■ Consigne A ■
Recopiez mot pour mot le passage du témoignage sur la régularisation qui va de « Dans cette nouvelle » à « français et géorgien. ».
■ Consigne B ■
Prolongez le témoignage sur la régularisation en reprenant juste après sa dernière phrase.

■ Texte de l'exercice ■
● ● ● ●
Par le travail que j'accomplissais sur le terrain et au niveau éducatif, j'ai eu la possibilité de me déplacer à Cherbourg. Là, je me suis retrouvé avec un autre club (amateur), qui a pris sur lui de m'aider dans les démarches, suite aux bons échos qu'il a eus des présidents de clubs par lesquels j'étais passé (notamment, le Paris Saint-Germain, l'équipe réserve B dont je n'ai pas parlé, où je n'ai pas signé à cause de la situation administrative et parce que je n'avais pas les moyens de m'installer à Saint-Germain-en-Laye).
Dans cette nouvelle procédure, je suis entré en contact avec l'association Itinérance et avec la maison Flora Tristan. Je suis guitariste amateur, j'aime communiquer et j'aime le contact avec les jeunes parce que j'apprends tout autant d'eux qu'eux de moi. Je me porte disponible pour des traductions, car je parle anglais, français et géorgien.
J'ai introduit un nouveau dossier en préfecture. Au bout d'un an, en janvier 2021, je reçois un OQTF qui m'impose de quitter le territoire français avec interdiction de retour, en précisant que je n'ai pas appris le français. J'avais mis dans mon dossier une demande d'autorisation de travail parce que le club était partenaire avec d'autres entreprises et avait trouvé un entretien pour moi pour que je puisse faire quelque chose qui m'aide dans ma procédure. C'est aussi la raison pour laquelle j'avais quitté le club de Seine-Maritime qui était d'un niveau au-dessus de mon club actuel, dans l'espoir que le cumul d'actions positives m'aide à prouver que je suis actif et que depuis le départ, je cherche à régulariser ma situation.
J'ai reçu cet OQTF. Je n'étais pas contre la décision. J'entendais que je méritais d'être là, mais je disais que le mérite partait depuis le départ. Je n'avais pas le droit, dès le moment que mon visa était expiré, de réclamer quoi que ce soit. J'étais bien conscient de cela.
Je cherchais juste à être dans les dispositions pour pouvoir vivre de mon labeur comme tous ceux qui viennent en France.
● ● ● ●
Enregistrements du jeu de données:
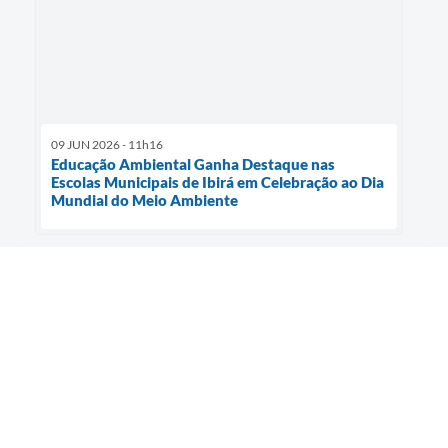
09 JUN 2026 - 11h16
Educação Ambiental Ganha Destaque nas
Escolas Municipais de Ibirá em Celebração ao Dia
Mundial do Meio Ambiente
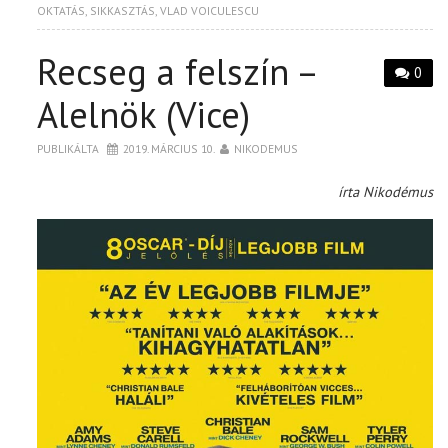
OKTATÁS
,
SIKKASZTÁS
,
VLAD VOICULESCU
Recseg a felszín –
0
Alelnök (Vice)
PUBLIKÁLTA
2019. MÁRCIUS 10.
NIKODEMUS
írta Nikodémus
● ● ● ●
■ Réponse A ■
Dans cette nouvelle procédure, je suis entré en contact avec l'association Itinérance et avec la maison Flora Tristan. Je suis guitariste amateur, j'aime communiquer et j'aime le contact avec les jeunes parce que j'apprends tout autant d'eux qu'eux de moi. Je me porte disponible pour des traductions, car je parle anglais, français et géorgien.

■ Réponse B ■
J'ai eu des possibilités de partir de France. Pourquoi ? Étant footballeur, mes pieds ont parlé sur le terrain et ont résonné dans d'autres pays, sauf que, dès le moment où j'avais été en irrégularité, je ne pouvais plus bouger.
Vous me demanderez peut-être pourquoi je ne suis pas retourné en Côte d'Ivoire. Premièrement, je voulais apporter une qualité de vie meilleure à ma mère. Elle ne me l'a pas demandé. Elle se satisfait largement de ce qu'elle a : femme de ménage, commerçante dans un restaurant à l'air libre, à vendre des sandwiches. À côté, j'avais mon activité de vendeur de maillots de football.
Deuxièmement, je crois que le talent n'a pas de frontière. Je n'avais aucune autre ambition que de vivre de ce que j'aime et d'apporter une qualité de vie meilleure à ceux que j'aime. Tout cela m'a conduit en France, un pays que j'admire. Je ne le dis pas parce que vous êtes face à moi. Depuis que la France a remporté la coupe du monde, je suis encore plus fan.
J'ai donc fait un recours, à la demande de l'avocate proposée par Itinérance. J'ai vécu beaucoup de bonnes choses et de mauvaises choses que je ne souhaite à personne de vivre.
J'ai gain de cause depuis le mois de mai. La préfecture de Saint-Lô est censée me délivrer un titre de séjour avec mention vie privée et familiale parce que j'ai dû passer devant le tribunal administratif de Caen qui m'a écouté avec cinq jurés. Ils m'ont posé des questions, ils m'ont même demandé pourquoi j'avais décidé de quitter un club meilleur avec de meilleures conditions pour un club en dessous, pourquoi on me reprochait de ne pas parler français. J'ai tâché de répondre aux questions qu'ils m'ont posées. Là, j'ai eu gain de cause. Mais j'attends toujours mon titre de séjour.
Merci pour cet exposé. Nous continuons avec le témoignage de Mamadou Diallo.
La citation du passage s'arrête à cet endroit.